# Page extract
I am a "mountain girl" and I know a thing or two about hiking. I was born in a small village in the Alps, directly on the boarder between Italy and Austria, hiking was mandatory -not optional. There was an old joke going around about babies being born with hiking boots, skies and a backpack and I assume its still being told until this day. Not so far off the truth, I have been told I could ski before I actually walked. 


 


Sometimes tourists came to town and stayed for a while in houses like ours. They paid for "room and board" and were treated like King and Queens. Some of us were "hired" for guidance and it was serious business. We all knew the way through the forest and through the mountains; we knew what to show them and where to go to. All of us were able to guide them, however the hiking part was something they had to do on their own -very often for our entertainment (if I may say so). At first I was just the assistant, but then I got my first group alone when I was 15 and I was filled with pride. I planed the tour for days; I knew in which cabin we would eat, where we would rest and I packed my backpack with care. I knew from others that I could run into problems with the tourist-folks. A first-aid kit was needed, because some of them would get blisters as big as tennis balls, just because they went hiking with brand new fancy boots (really?) Some emergency food, flashlights, flares and some other "stuff" and I was ready.


 


I got up at the crack of dawn and collected my tourists and off we went. I showed them the mountain in the distance, the one we would all climb and I got a mixed reactions. Some were excited and couldn't wait to be up there and some felt overwhelmed and started doubting themselves just by looking at it.

# Input data
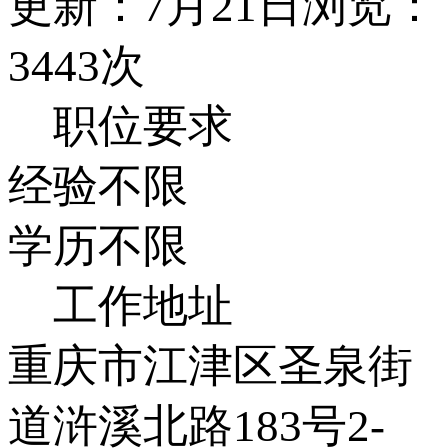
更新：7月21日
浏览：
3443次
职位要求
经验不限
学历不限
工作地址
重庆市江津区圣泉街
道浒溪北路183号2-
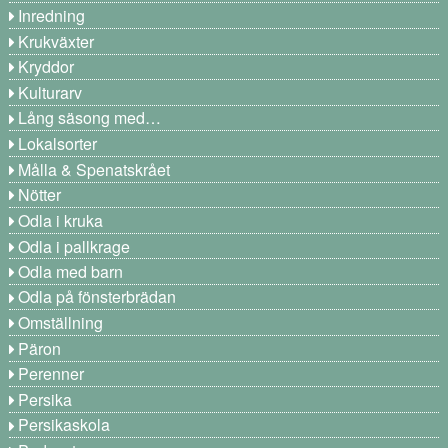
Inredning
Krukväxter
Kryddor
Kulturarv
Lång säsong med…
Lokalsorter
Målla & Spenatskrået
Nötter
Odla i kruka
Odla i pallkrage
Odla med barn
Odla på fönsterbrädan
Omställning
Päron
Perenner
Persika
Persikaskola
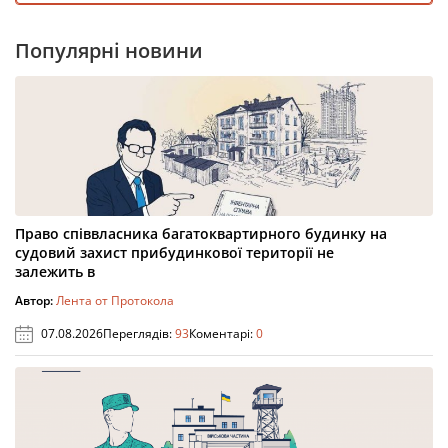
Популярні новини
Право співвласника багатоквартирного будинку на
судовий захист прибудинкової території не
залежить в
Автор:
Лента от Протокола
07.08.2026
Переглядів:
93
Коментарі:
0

# Required work
(1) According to the Alpine hiking account, why did the narrator pack a first-aid kit for the first solo tour?
(2) Return, word for word, the part of the Alpine hiking account from "I got up at" to "looking at it.".

# Responses
(1) Some tourists would get blisters as big as tennis balls because they went hiking in brand-new fancy boots, so a first-aid kit was needed.

(2)
I got up at the crack of dawn and collected my tourists and off we went. I showed them the mountain in the distance, the one we would all climb and I got a mixed reactions. Some were excited and couldn't wait to be up there and some felt overwhelmed and started doubting themselves just by looking at it.